London’s Metropolitan Police was one of the world’s first modern police forces and is still, by numbers, one of the largest. It is now the subject of one of the most damning reports ever filed on a major British institution. A review by a senior peer has deemed the Met institutionally racist, misogynist and homophobic. The force is beset by discrimination and bullying, it says, and seems unable to police itself. The Met has degraded frontline services and is failing women and children in particular. Public consent — the principle underpinning the model of policing that Sir Robert Peel created in the 1820s — is “broken”.
The review by Baroness Louise Casey was commissioned after the rape and murder of Sarah Everard by a serving Met officer, Wayne Couzens, in 2021. Publicity around that case led to another coming to light — David Carrick, sentenced last month to 30 years for raping and sexually abusing 12 women over 17 years. Carrick and Couzens served together in the parliamentary and diplomatic protection command, described by Casey as a “dark corner” of the Met. Both abused their roles to facilitate their crimes.

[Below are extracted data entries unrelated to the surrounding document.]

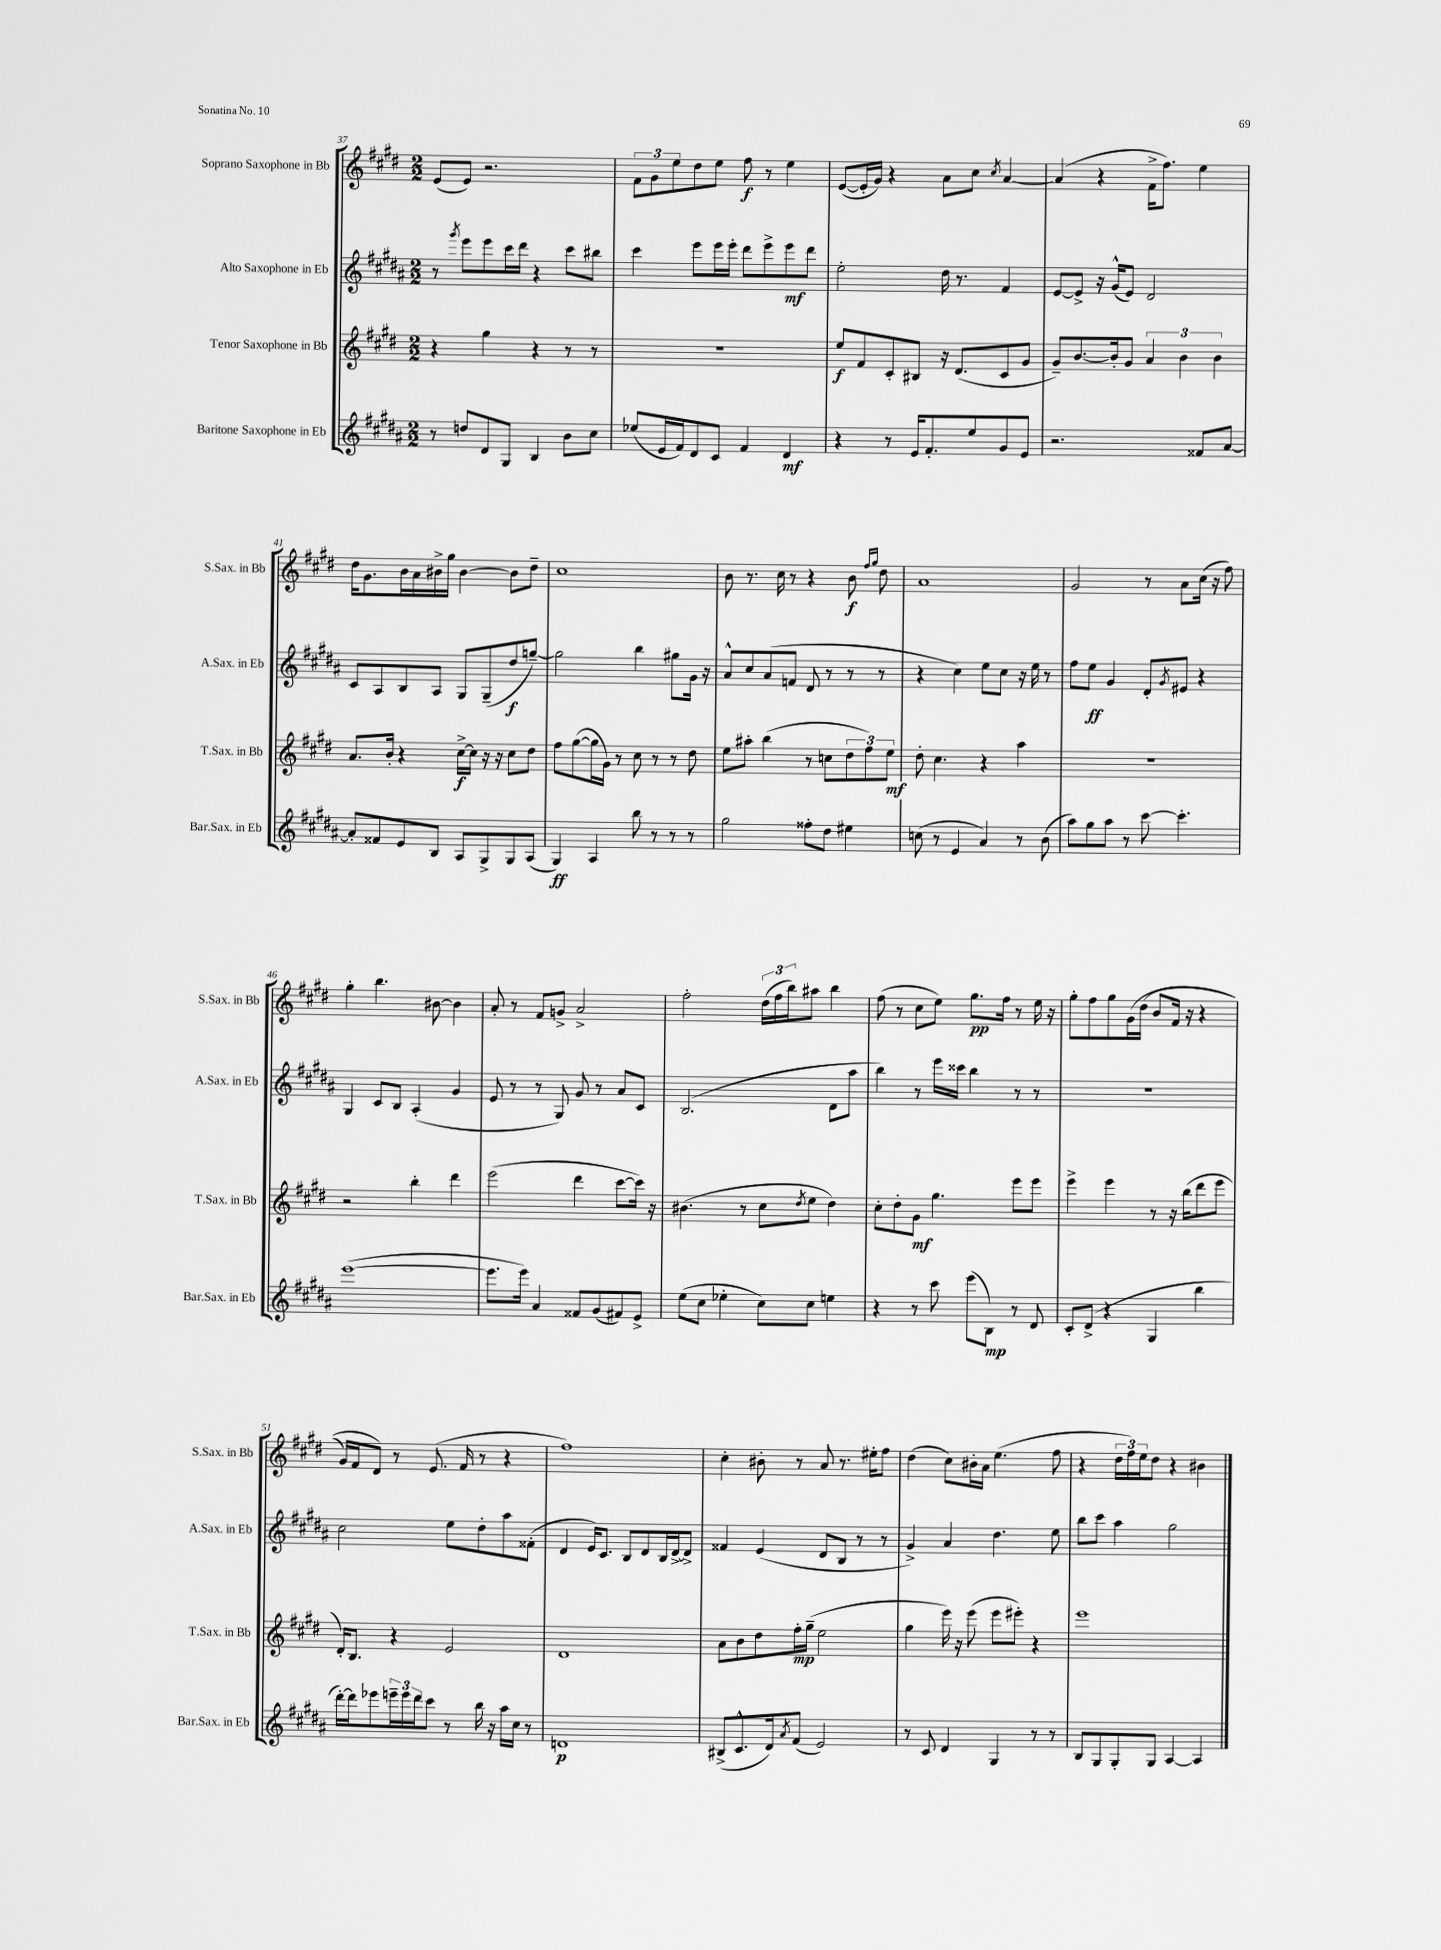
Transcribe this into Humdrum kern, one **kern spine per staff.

**kern	**kern	**kern	**kern
*staff4	*staff3	*staff2	*staff1
*clefG2	*clefG2	*clefG2	*clefG2
*k[f#c#g#d#a#]	*k[f#c#g#d#]	*k[f#c#g#d#a#]	*k[f#c#g#d#]
*M2/2	*M2/2	*M2/2	*M2/2
8r	4r	8r	(8e
.	.	8qggg#	.
8dd	.	8eee	8e)
8d#	4gg#	8eee	2.r
8G#	.	16ccc#	.
.	.	16ddd#	.
4B	4r	4r	.
8b	8r	8ccc#	.
8cc#	8r	8bb#	.
=	=	=	=
(8ee-	1r	4ccc#	12f#
.	.	.	12g#
16e	.	.	.
.	.	.	12ee
16f#)	.	.	.
8d#	.	8eee	8dd#
8c#	.	16eee	8ee
.	.	16eee'	.
4f#	.	8ddd#	8ff#
.	.	8eee^	8r
4d#	.	8eee	4ee
.	.	8ddd#	.
=	=	=	=
4r	8ee	2ee'	([8e
.	8f#	.	16e']
.	.	.	16g#)
8r	8c#'	.	4r
16e	8B#	.	.
8.f#'	.	.	.
.	16r	16dd#	8a
.	(8.d#	8.r	.
8ee	.	.	8cc#
.	.	.	8qcc#
8g#	8c#	4f#	[4a
8e	8g#	.	.
=	=	=	=
2.r	8g#~)	[8e	(4a]
.	[8.b	8e^]	.
.	.	16r	4r
.	16b']	(16g#^^	.
.	8g#	8e)	.
.	6a	2d#	16f#^
.	.	.	8.ff#)
.	6b	.	.
8f##	.	.	4ee
.	6b	.	.
[8a#	.	.	.
=	=	=	=
8a#']	8.a	8c#	16dd#
.	.	.	8.g#
8f##	.	8A#	.
.	16b'	.	.
8e	4r	8B	16b
.	.	.	16a
8B	.	8A#	16b#^
.	.	.	16gg#
8A#	[16cc#^	8G#	[4b#
.	16cc#]	.	.
8G#^	16r	(8G#~	.
.	16r	.	.
8G#	8cc#	8dd#	8b#]
(8A#	8dd#	[8gg~)	8dd#~
=	=	=	=
4G#)	8ff#	2gg]	1cc#
.	([8gg#	.	.
4A#	16gg#]	.	.
.	16g#)	.	.
.	8r	.	.
8bb	8cc#	4bb	.
8r	8r	.	.
8r	8r	8gg#	.
8r	8dd#	16g#	.
.	.	16r	.
=	=	=	=
2gg#	8ee	8a#^^	8b
.	8aa#'	8cc#	8.r
.	(4bb	(8a#	.
.	.	.	16cc#
.	.	8f	8r
8ff##'	8r	8d#	4r
8dd#	8cc	8r	.
4ee#	12dd#	8r	8b
.	12ff#)	.	.
.	.	.	16qqff#
.	.	.	16qqgg#
.	.	8r	8dd#
.	12ee	.	.
=	=	=	=
(8cc	8dd#'	4r	1a
8r	4.cc#	.	.
4e	.	4cc#)	.
4a#)	4r	8ee	.
.	.	8cc#	.
8r	4aa	16r	.
.	.	16ee	.
(8b	.	8r	.
=	=	=	=
8aa#)	1r	8ff#	2g#
8gg#	.	8ee	.
8aa#	.	4g#	.
8r	.	.	.
[8ccc#	.	8d#'	8r
.	.	8qg#	.
4.ccc#']	.	8e#	8a
.	.	4r	(16cc#
.	.	.	16r
.	.	.	8ff#)
=	=	=	=
([1eee	2r	4G#	4gg#'
.	.	8c#	4.bb
.	.	8B	.
.	4bb'	(4A#'	.
.	.	.	[8b#
.	4ddd#	4g#	4b#]
=	=	=	=
8.eee]	(2eee	8e	8a'
.	.	8r	8r
16eee)	.	.	.
4a#	.	8r	8f#
.	.	8G#)	8g^
8f##	4ddd#	8g#	2a^
(8g#	.	8r	.
8f#)	[8ccc#	8a#	.
8e^	16ccc#])	8c#	.
.	16r	.	.
=	=	=	=
(8ee	(4.b#	(2.B	2ff#'
8cc#	.	.	.
4ee-'	.	.	.
.	8r	.	.
8cc#)	8cc#	.	(24dd#
.	.	.	24ff#
.	.	.	24bb)
.	8qdd#	.	.
8cc#	8ee	.	8aa#
4ee	4dd#)	8d#	4bb
.	.	8aa#	.
=	=	=	=
4r	8cc#'	4bb)	(8ff#
.	8dd#'	.	8r
8r	8g#	8r	8cc#
8ccc#	4.gg#	16eee	8ee)
.	.	16ccc##	.
(8eee	.	4bb	8.gg#
8B)	.	.	.
.	.	.	16ff#
8r	8eee	8r	8r
8d#	8eee	8r	16ee
.	.	.	16r
=	=	=	=
8c#'	4eee^	1r	8gg#'
(8d#^	.	.	8ff#
4r	4eee	.	8gg#
.	.	.	&(16g#
.	.	.	(16dd#
4G#	8r	.	8b
.	16r	.	16f#
.	(16bb	.	16r
4bb	8ddd#	.	4r
.	8eee	.	.
=	=	=	=
[16ddd#')	16d#')	2cc#	16g#)
16ddd#]	8.B	.	16f#
8eee-	.	.	8d#&)
24eee~	4r	.	8r
24eee	.	.	.
24ddd#	.	.	.
8ccc#	.	.	(8.e
8r	2e	8ee	.
.	.	.	16f#
16bb	.	8dd#'	8r
16r	.	.	.
16aa#	.	8aa#	4r
16cc#	.	.	.
8r	.	(8f##'	.
=	=	=	=
1d	1d#	4d#	1ff#)
.	.	16e)	.
.	.	8.c#	.
.	.	8B	.
.	.	8d#	.
.	.	16B	.
.	.	[16d#^	.
.	.	8d#^]	.
=	=	=	=
(8B#^	8a	4f##	4cc#'
8.c#^^	8b	.	.
.	8dd#	(4e	8b#'
16d#)	.	.	.
8qa#	.	.	.
(8f#	16ff#'	.	8r
.	(16gg#~	.	.
2e)	2ee	8d#	8a
.	.	8B	8.r
.	.	8r	.
.	.	.	16ee#'
.	.	8r	8ff#
=	=	=	=
8r	4gg#	4g#^)	(4dd#
8c#	.	.	.
4d#	16eee)	4a#	8cc#)
.	16r	.	.
.	(8eee	.	16b#'
.	.	.	16a
4G#	8eee	4.dd#	(4.ee
.	8eee#')	.	.
8r	4r	.	.
8r	.	8ee	8ff#
=	=	=	=
8B	1eee	8bb	4r
8G#	.	8ccc#	.
8G#'	.	4aa#	24dd#
.	.	.	24ff#)
.	.	.	24ee
8G#	.	.	8dd#
[4A#	.	2gg#	4r
4A#]	.	.	4b#
==	==	==	==
*-	*-	*-	*-
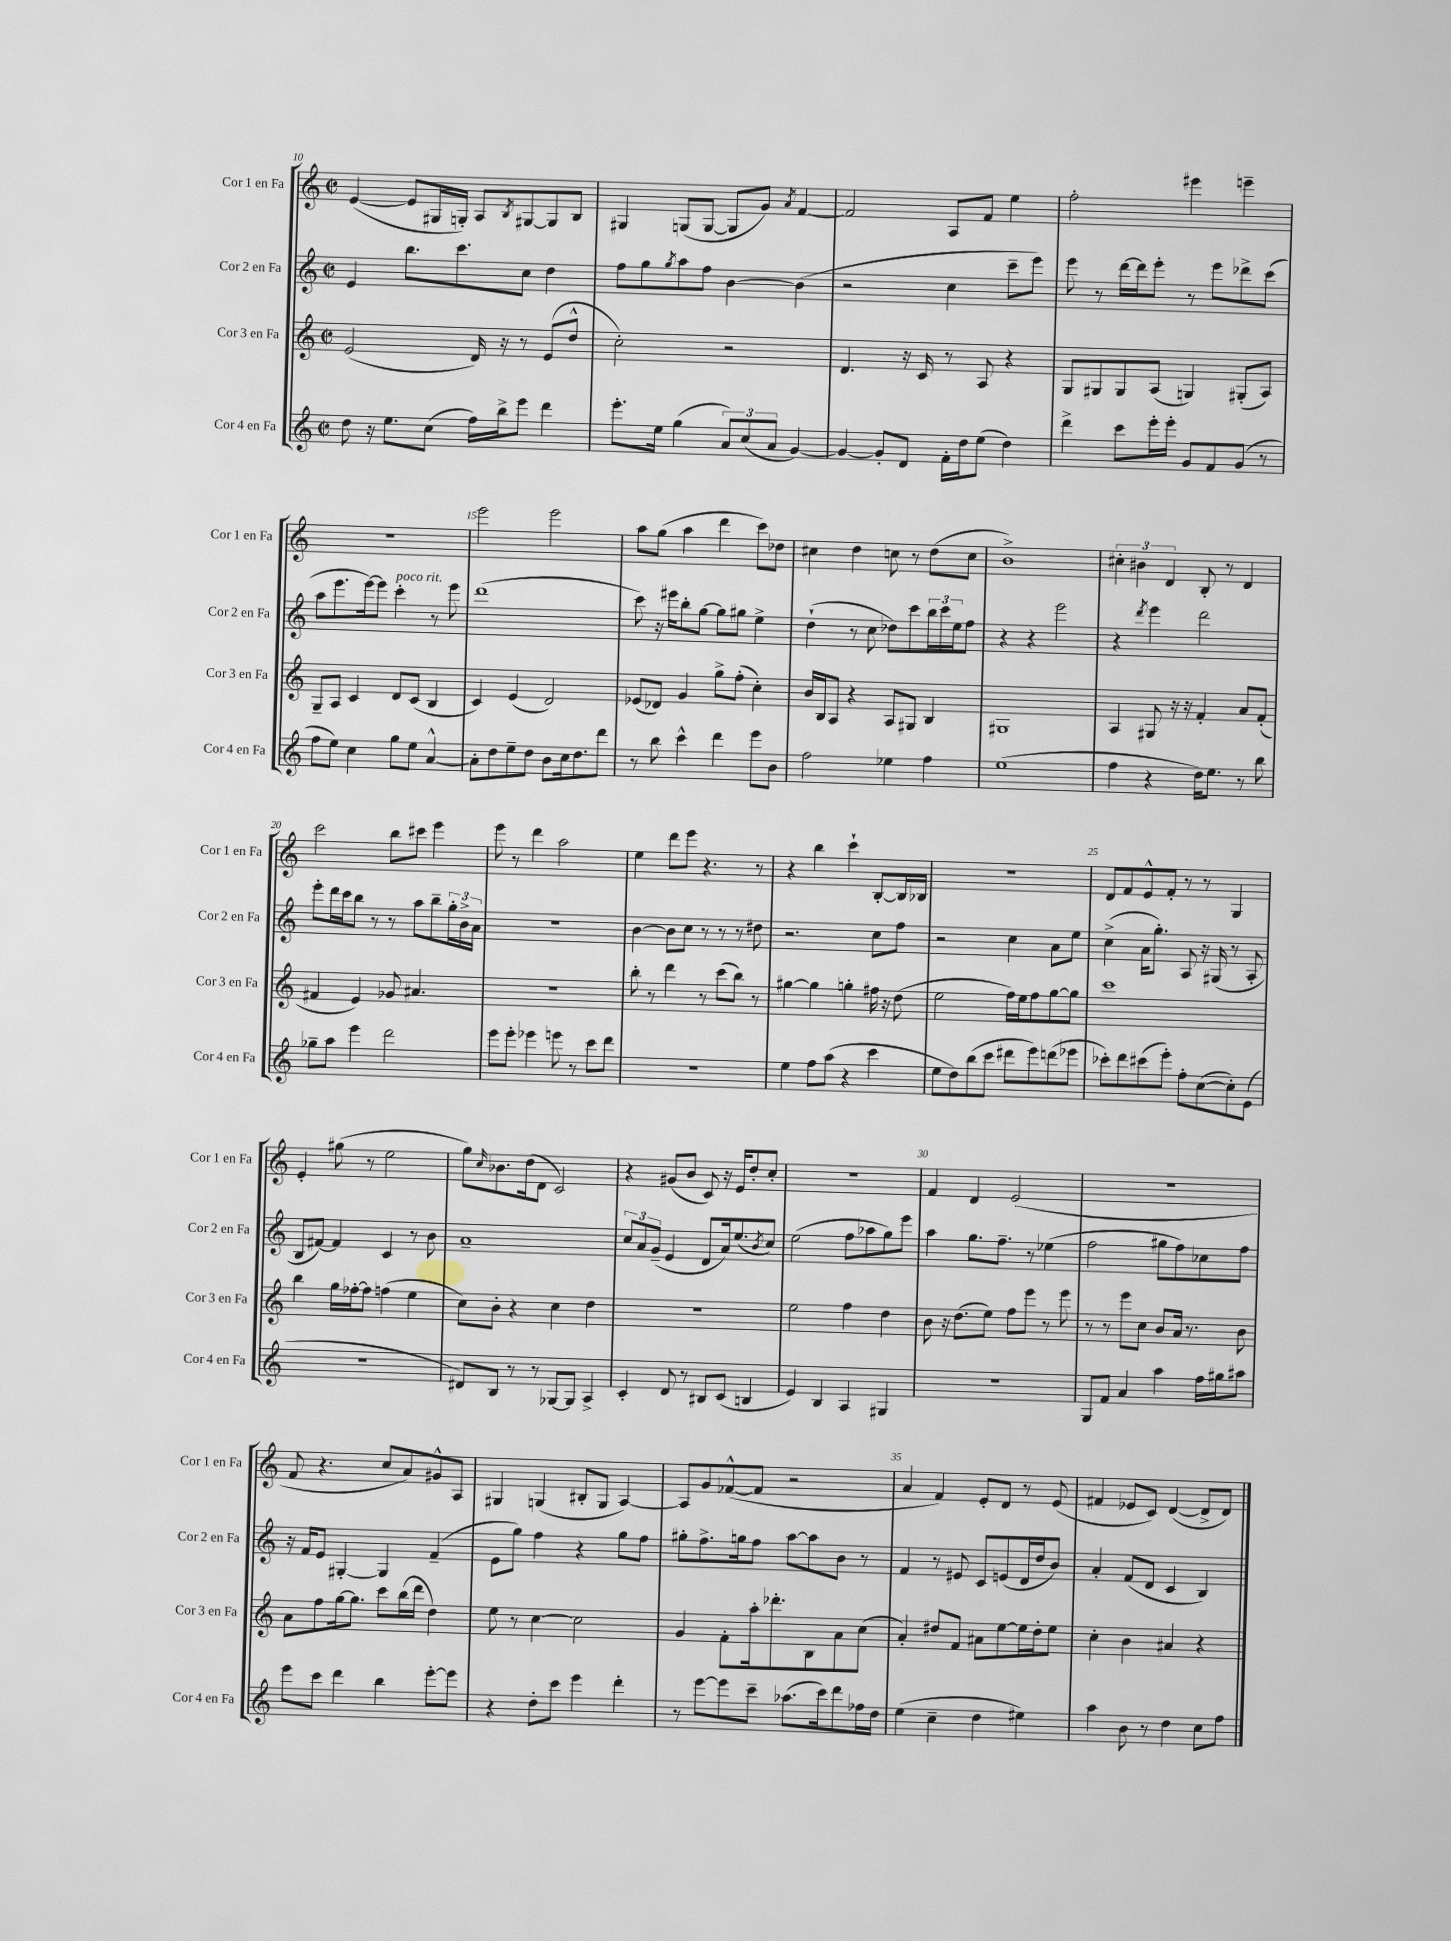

While these are the most extreme examples, they reflect failings of an internal culture running through the force. Sexism and racism are routine, homophobia “deep seated”. Some 12 per cent of women who responded to a survey said they had experienced sexual harassment or assault at work. Distressing case studies illustrate the findings: a Sikh officer who had his beard cut; a Muslim who had bacon left in his boots.
London’s residents, the report warns, are being badly let down. The city “no longer has a functioning neighbourhood policing service”. Organisational cuts have severed contacts with communities. De-prioritisation of public protection has put women and children at unnecessary risk. Black Londoners are “both over-policed and under-protected”, and still disproportionately affected, as for decades, by the abuse of stop and search powers.
Successive governments bear some responsibility. Apart from Theresa May, home secretaries have been scared to take on the police. The Cameron government’s “austerity” measures have taken a lasting toll. Met spending is now about £700mn, or 18 per cent, lower in real terms than in 2013. That, the report says, would be enough to employ more than 9,600 extra police constables.
Casey rightly salutes the decency and bravery of many officers. But the Met has for too long put its problems down to a “few bad apples” instead of identifying and tackling the systemic causes. What is needed now is a root-and-branch overhaul of the 43,000-strong force, with measurable targets that are scrupulously monitored.
The latest Met commissioner, Sir Mark Rowley, is an able and committed former counter-terrorism head. He will need courage and the full backing of the national and London governments to implement the report’s 16 recommendations to regain trust and rebuild frontline policing. Whitehall should give Rowley the powers he seeks to sack bad officers more easily. External police and experts need to be brought in to help drive change. And vetting procedures for recruitment and promotion, a particular weakness in recent years, must urgently be tightened and standardised.
The possibility of a Met break-up, which Casey warns may ultimately be necessary, should be kept on the table. Splitting off the force’s national role in counter-terrorism and government protection would allow it to focus entirely on the capital, and end its twin reporting lines to the home secretary and London’s mayor. Only by seizing this last chance to reinvent itself will the Met be able to enter a third century in anything like its current form.